Logically, you're correct, but practically, you might run into problems.
For the purposes of this answer, I'm assuming you're only crossing lithium ion batteries from different manufacturers. (Crossing battery chemistries is even more fraught.)
Lithium ion batteries don't like being run down to an extremely low voltage. (This varies subtly by chemistry, so I'll suggest you look up your specifics. You're in the ballpark of 3.2v per cell, which will multiply out to whatever number of cells is in series in the battery.) If you run them "dry", they get damaged internally, and either won't recharge or might (in extreme cases) catch fire. You really don't want lithium ion fires in your life. (Google "Hydrogen fluoride".)

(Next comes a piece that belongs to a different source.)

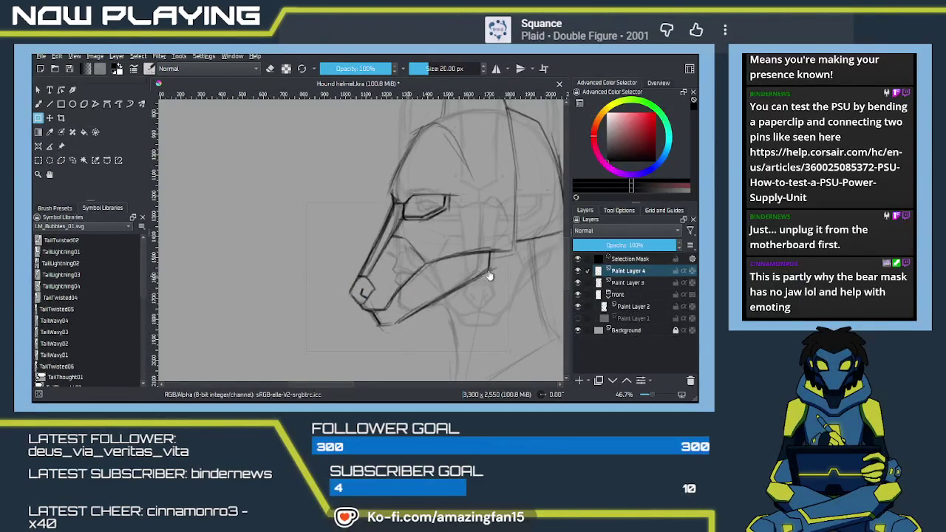
key(ctrl+t)
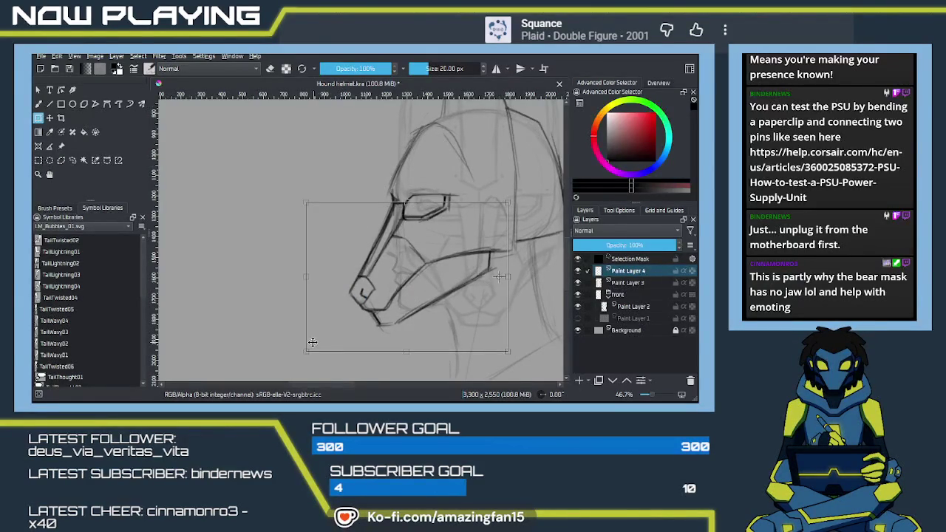
drag(333, 347, 319, 345)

So power tool manufacturers have built a deliberate cutoff circuit in to prevent overdischarge and protect the battery. You'd have to know whether that cutoff circuitry is in the tool or the battery. Crossing manufacturers might leave you without a cutoff circuit. (And I frankly doubt that any cheap adapter has the smarts to have a cutoff, though I could be wrong.)
If you absolutely had to do this, you need to figure out what the cutoff voltage is for your particular battery and be sure that you don't overdischarge your battery. (You need a voltmeter of some description for this.) You also need to use the manufacturer's charger with their battery. (Even if the adapter works on the charger... just don't!)